As soon as you drive a new car out of the dealership, it loses value. This is called depreciation. If you plan on driving your car until it doesn’t run anymore, then you may not care about depreciation.
Another option is to buy a fairly new used car. If you plan to keep it for only a few years, it should still have some value when you resell it. Using an automobile identification number checker is essential for you to know all the details and specifications of the car you want to own.
So when your inner voice says: “it’s time to sell my car,” you can feel that your decision to buy fairly new instead of totally new was a good idea.
This is pretty obvious. New costs more than used.
Besides the obvious, you also need to know that new cars depreciate quickly. Even if you purchase a new car, take it for a short ride around the block and bring it back to the dealership, it is now considered a used car.
If you tried to sell it back to the same dealership you literally just bought it from 30 minutes earlier, you wouldn’t get back the same amount of money you paid for it.
You also pay less for sales tax on a used car. Your insurance will be less, and in some states, registration for used cards is less expensive than for new cars.
When you buy a new car, it loses its value immediately due to depreciation. In addition, some new cars can lose as much as 40% of value after the first year.
What if you decide to sell your brand new car one year after you purchase it? You will get so much less for it than if you were to sell a used car one year after your purchase.
Between the immediate depreciation of a new car and the loss of 40% of value after the first year, you will make significantly less on your sale and might wish you had decided to purchase a used car instead.
Knowing these facts up front might help you make your decision when purchasing a car. In general, if you know you will want to keep your new car for the lifespan of the car, buying new can be a good decision.
If, however, you are not sure how long you will be keeping your car, buy a used one instead.
Pay Less in Fees
Beware of hidden or extra costs when purchasing a new vehicle. You are usually in the car dealership for a really long time when buying a new vehicle. By the time all the paperwork is completed, you are exhausted and so happy when you can finally leave, that you might forget to ask about certain basic things, like floor mats.
Yes, some people get home with their new car and realize they don’t have floor mats. And sometimes, when they go back to the dealership to get their floor mats, they are told that the mats are “extra”.
If this happens to you, do not pay for those mats. Stand your grand until the salesman gives them to you for free.
There are often other “hidden” costs that you are not told about until you look at your total bill. Sometimes dealerships will charge you shipping, destination, and dealer preparation fees.

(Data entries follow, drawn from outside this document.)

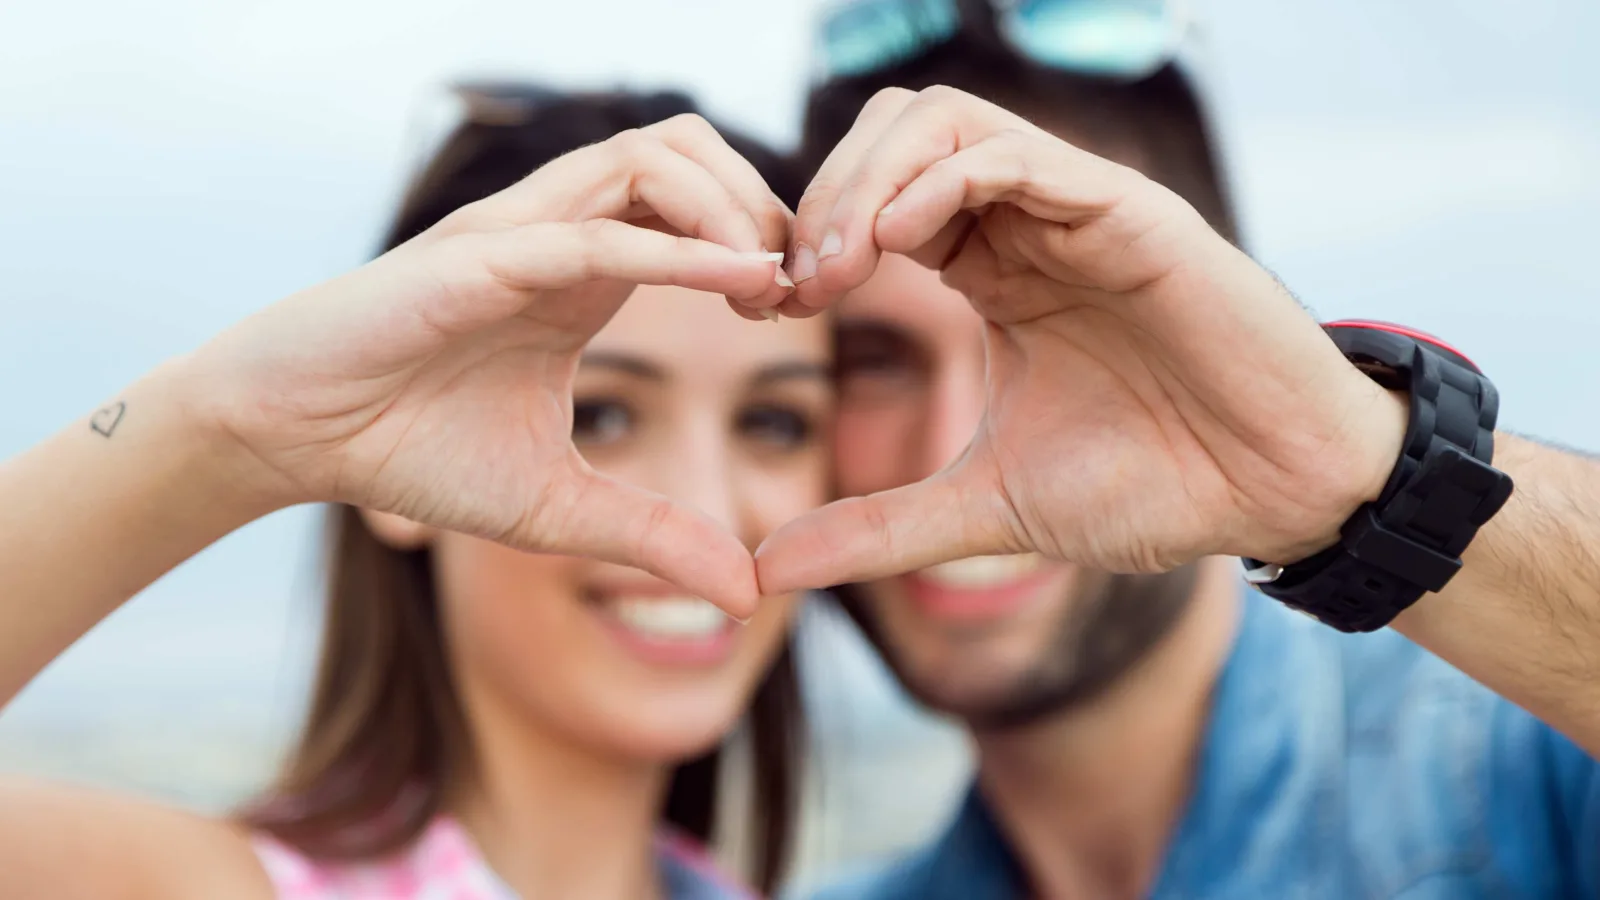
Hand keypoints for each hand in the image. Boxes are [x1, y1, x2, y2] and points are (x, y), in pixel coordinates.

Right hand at [181, 115, 793, 614]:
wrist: (295, 438)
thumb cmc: (412, 450)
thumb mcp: (558, 508)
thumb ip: (653, 537)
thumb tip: (748, 594)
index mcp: (584, 270)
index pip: (697, 201)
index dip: (763, 237)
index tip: (799, 310)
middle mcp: (559, 231)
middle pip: (690, 147)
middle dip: (763, 199)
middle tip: (797, 286)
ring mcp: (519, 233)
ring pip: (651, 158)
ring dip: (731, 206)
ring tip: (769, 282)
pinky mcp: (478, 257)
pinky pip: (595, 232)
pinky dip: (677, 249)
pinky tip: (740, 279)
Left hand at [756, 86, 1406, 592]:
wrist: (1273, 495)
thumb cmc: (1152, 485)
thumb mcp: (985, 509)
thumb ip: (878, 529)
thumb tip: (770, 570)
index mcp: (990, 269)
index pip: (871, 198)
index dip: (806, 238)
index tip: (770, 311)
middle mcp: (1025, 224)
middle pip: (890, 134)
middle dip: (820, 197)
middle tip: (787, 286)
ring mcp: (1074, 210)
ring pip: (942, 121)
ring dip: (864, 180)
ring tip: (832, 268)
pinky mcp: (1126, 212)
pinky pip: (1014, 156)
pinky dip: (940, 180)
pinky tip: (895, 245)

Most states will base their registration fees on the value and model year of the car. The newer the car, the higher the registration fees.
Paying For Something You Don’t Need
When buying a new car, there might be add-ons that you don’t really need or want but have to pay for because they are part of the package.
For example, maybe you don’t need or want a sunroof or fancy pinstripes, but because they are included as an add-on for the car you do want, you have to pay for it.
You have more negotiating power when dealing with a private seller of a used car and can always just walk away.
Chances are a private seller is going to be more interested in the deal going through and will work with you to settle on a financial agreement that benefits both of you.
Some car dealers don’t have a bad reputation for no reason. They tend to be sketchy and figure if you walk out the door, someone will walk back in right behind you.
Lower Insurance Premiums
Insurance costs are higher for a new car than they are for a used one. In addition, if you have an accident with a new car, your insurance company will pay you what the car is worth at the time of the accident.
Now, remember, your new car lost some of its value from depreciation as soon as you drove it out of the lot.
This is what gap insurance is for. Gap insurance covers the difference between the cost of your new vehicle and the depreciated value.
If you purchase a used car, you won’t need gap insurance because much of the depreciation occurred before you bought it.
Driving the point home
There are many benefits to buying a used car. Namely, you can save money on upfront costs, incur less depreciation costs, you pay less in transaction fees, you have more negotiating power with a private seller, and lower insurance premiums.
Remember, cars will depreciate. So don’t invest too heavily if you’re thinking of changing cars in the near future.